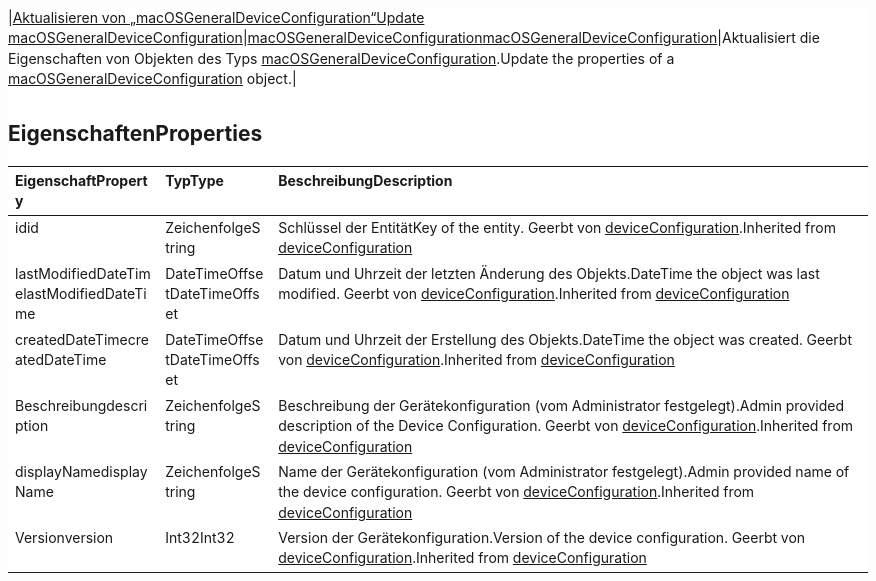 |[<span data-ttu-id="e2307-121">Aktualisieren von „macOSGeneralDeviceConfiguration“</span><span class="sxs-lookup"><span data-stu-id="e2307-121">Update macOSGeneralDeviceConfiguration</span></span>](../api/intune_deviceconfig_macosgeneraldeviceconfiguration_update.md)|[<span data-ttu-id="e2307-122">macOSGeneralDeviceConfiguration</span><span class="sxs-lookup"><span data-stu-id="e2307-122">macOSGeneralDeviceConfiguration</span></span>](../resources/intune_deviceconfig_macosgeneraldeviceconfiguration.md)|<span data-ttu-id="e2307-123">Aktualisiert die Eigenschaften von Objekten des Typs [macOSGeneralDeviceConfiguration](../resources/intune_deviceconfig_macosgeneraldeviceconfiguration.md).</span><span class="sxs-lookup"><span data-stu-id="e2307-123">Update the properties of a [macOSGeneralDeviceConfiguration](../resources/intune_deviceconfig_macosgeneraldeviceconfiguration.md) object.</span></span>|

## <a name="properties"></a><span data-ttu-id="e2307-124">Eigenschaften</span><span class="sxs-lookup"><span data-stu-id="e2307-124">Properties</span></span>
|<span data-ttu-id="e2307-125">Eigenschaft</span><span class="sxs-lookup"><span data-stu-id="e2307-125">Property</span></span>|<span data-ttu-id="e2307-126">Typ</span><span class="sxs-lookup"><span data-stu-id="e2307-126">Type</span></span>|<span data-ttu-id="e2307-127">Beschreibung</span><span class="sxs-lookup"><span data-stu-id="e2307-127">Description</span></span>|
|:---|:---|:---|
|<span data-ttu-id="e2307-128">id</span><span class="sxs-lookup"><span data-stu-id="e2307-128">id</span></span>|<span data-ttu-id="e2307-129">Zeichenfolge</span><span class="sxs-lookup"><span data-stu-id="e2307-129">String</span></span>|<span data-ttu-id="e2307-130">Schlüssel der Entität</span><span class="sxs-lookup"><span data-stu-id="e2307-130">Key of the entity.</span></span> <span data-ttu-id="e2307-131">Geerbt von [deviceConfiguration](../resources/intune_deviceconfig_deviceconfiguration.md).</span><span class="sxs-lookup"><span data-stu-id="e2307-131">Inherited from [deviceConfiguration](../resources/intune_deviceconfig_deviceconfiguration.md)</span></span>|
|<span data-ttu-id="e2307-132">lastModifiedDateTime</span><span class="sxs-lookup"><span data-stu-id="e2307-132">lastModifiedDateTime</span></span>|<span data-ttu-id="e2307-133">DateTimeOffset</span><span class="sxs-lookup"><span data-stu-id="e2307-133">DateTimeOffset</span></span>|<span data-ttu-id="e2307-134">Datum und Uhrzeit der letzten Änderung des Objekts.</span><span class="sxs-lookup"><span data-stu-id="e2307-134">DateTime the object was last modified.</span></span> <span data-ttu-id="e2307-135">Geerbt von [deviceConfiguration](../resources/intune_deviceconfig_deviceconfiguration.md).</span><span class="sxs-lookup"><span data-stu-id="e2307-135">Inherited from [deviceConfiguration](../resources/intune_deviceconfig_deviceconfiguration.md)</span></span>|
|<span data-ttu-id="e2307-136">createdDateTime</span><span class="sxs-lookup"><span data-stu-id="e2307-136">createdDateTime</span></span>|<span data-ttu-id="e2307-137">DateTimeOffset</span><span class="sxs-lookup"><span data-stu-id="e2307-137">DateTimeOffset</span></span>|<span data-ttu-id="e2307-138">Datum und Uhrzeit der Erstellung des Objekts.</span><span class="sxs-lookup"><span data-stu-id="e2307-138">DateTime the object was created.</span></span> <span data-ttu-id="e2307-139">Geerbt von [deviceConfiguration](../resources/intune_deviceconfig_deviceconfiguration.md).</span><span class="sxs-lookup"><span data-stu-id="e2307-139">Inherited from [deviceConfiguration](../resources/intune_deviceconfig_deviceconfiguration.md)</span></span>|
|<span data-ttu-id="e2307-140">Beschreibung</span><span class="sxs-lookup"><span data-stu-id="e2307-140">description</span></span>|<span data-ttu-id="e2307-141">Zeichenfolge</span><span class="sxs-lookup"><span data-stu-id="e2307-141">String</span></span>|<span data-ttu-id="e2307-142">Beschreibung der Gerätekonfiguration (vom Administrator festgelegt).</span><span class="sxs-lookup"><span data-stu-id="e2307-142">Admin provided description of the Device Configuration.</span></span> <span data-ttu-id="e2307-143">Geerbt von [deviceConfiguration](../resources/intune_deviceconfig_deviceconfiguration.md).</span><span class="sxs-lookup"><span data-stu-id="e2307-143">Inherited from [deviceConfiguration](../resources/intune_deviceconfig_deviceconfiguration.md)</span></span>|
|<span data-ttu-id="e2307-144">displayName</span><span class="sxs-lookup"><span data-stu-id="e2307-144">displayName</span></span>|<span data-ttu-id="e2307-145">Zeichenfolge</span><span class="sxs-lookup"><span data-stu-id="e2307-145">String</span></span>|<span data-ttu-id="e2307-146">Name der Gerätekonfiguration (vom Administrator festgelegt).</span><span class="sxs-lookup"><span data-stu-id="e2307-146">Admin provided name of the device configuration.</span></span> <span data-ttu-id="e2307-147">Geerbt von [deviceConfiguration](../resources/intune_deviceconfig_deviceconfiguration.md).</span><span class="sxs-lookup"><span data-stu-id="e2307-147">Inherited from [deviceConfiguration](../resources/intune_deviceconfig_deviceconfiguration.md)</span></span>|
|<span data-ttu-id="e2307-148">Version</span><span class="sxs-lookup"><span data-stu-id="e2307-148">version</span></span>|<span data-ttu-id="e2307-149">Int32</span><span class="sxs-lookup"><span data-stu-id="e2307-149">Int32</span></span>|<span data-ttu-id="e2307-150">Version der Gerätekonfiguration.</span><span class="sxs-lookup"><span data-stu-id="e2307-150">Version of the device configuration.</span></span> <span data-ttu-id="e2307-151">Geerbt von [deviceConfiguration](../resources/intune_deviceconfig_deviceconfiguration.md).</span><span class="sxs-lookup"><span data-stu-id="e2307-151">Inherited from [deviceConfiguration](../resources/intune_deviceconfig_deviceconfiguration.md)</span></span>|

——

Locate each line of the data above that contains the string "Type", and copy those lines in full. Uppercase and lowercase letters must match.

|<span data-ttu-id="e2307-125">Eigenschaft</span><span class="sxs-lookup"><span data-stu-id="e2307-125">Property</span></span>|<span data-ttu-id="e2307-126">Typ</span><span class="sxs-lookup"><span data-stu-id="e2307-126">Type</span></span>|<span data-ttu-id="e2307-127">Beschreibung</span><span class="sxs-lookup"><span data-stu-id="e2307-127">Description</span></span>|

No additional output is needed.